A Fine Idea Among Diversified Bond ETFs

Aggregate or total bonds refer to a range of securities, such as convertible, floating-rate, foreign, high-yield tax-exempt munis and inflation-protected bonds. Investors are finding the low costs of bond exchange traded funds even more attractive because they don’t want fees to cut into returns in a low-yield environment for fixed-income markets.

For example, Vanguard Total Bond Market ETF (NYSEArca: BND) lets investors buy a portfolio of more than 3,000 U.S. investment-grade bonds with one trade. It has an expense ratio of 0.11%, much lower than comparable mutual funds. [Best of Both Worlds in High-Yield Bond ETFs]

BND provides another option to gain exposure to the Barclays U.S. Aggregate Bond Index. BND is the largest ETF to track the benchmark, but the fund provider excludes securities held by the Fed. Nevertheless, Boccellari argues that the exclusion has not provided any noticeable impact on the performance. BND has a 5.6 year duration, a 1.88% 30-day SEC yield and a 0.08% expense ratio.

SET OF TASKS:
[1] According to the article on diversified bond ETFs, how many bonds does Vanguard Total Bond Market ETF let investors buy with one trade?
[2] Write the next part of the article on diversified bond ETFs, picking up right after its final sentence.
None of the saved entries are needed for this work.

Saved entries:
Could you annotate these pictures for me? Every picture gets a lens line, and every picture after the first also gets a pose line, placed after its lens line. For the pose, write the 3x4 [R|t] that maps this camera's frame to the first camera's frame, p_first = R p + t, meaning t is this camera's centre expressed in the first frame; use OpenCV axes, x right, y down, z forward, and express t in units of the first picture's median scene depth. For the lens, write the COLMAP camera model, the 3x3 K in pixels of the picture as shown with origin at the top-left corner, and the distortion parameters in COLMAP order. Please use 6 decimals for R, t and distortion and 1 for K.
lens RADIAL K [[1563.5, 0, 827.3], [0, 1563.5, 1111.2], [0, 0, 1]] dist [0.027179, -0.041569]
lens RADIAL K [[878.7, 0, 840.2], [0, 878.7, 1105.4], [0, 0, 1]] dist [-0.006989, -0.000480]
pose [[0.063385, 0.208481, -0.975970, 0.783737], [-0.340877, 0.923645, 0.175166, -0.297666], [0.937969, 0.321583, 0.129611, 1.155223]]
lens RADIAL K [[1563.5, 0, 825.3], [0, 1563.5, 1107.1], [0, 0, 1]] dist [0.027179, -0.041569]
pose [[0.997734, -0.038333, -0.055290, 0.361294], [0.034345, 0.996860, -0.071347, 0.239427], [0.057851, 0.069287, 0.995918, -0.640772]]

ANSWERS TO THE PROBLEMS:
[1] More than 3,000 U.S. investment-grade bonds.

[2]
Another ETF to consider from the Vanguard fixed income stable is the Vanguard Intermediate-term Bond ETF (NYSEArca: BIV). Like BND, BIV is inexpensive for long-term investors with an annual fee of just 0.1%.

BIV “seeks to track the investment return of the Barclays U.S. 5–10 Year Government/Credit Float Adjusted Index, a market-weighted bond index that covers investment-grade bonds with a dollar-weighted average maturity of 5 to 10 years,” according to Vanguard.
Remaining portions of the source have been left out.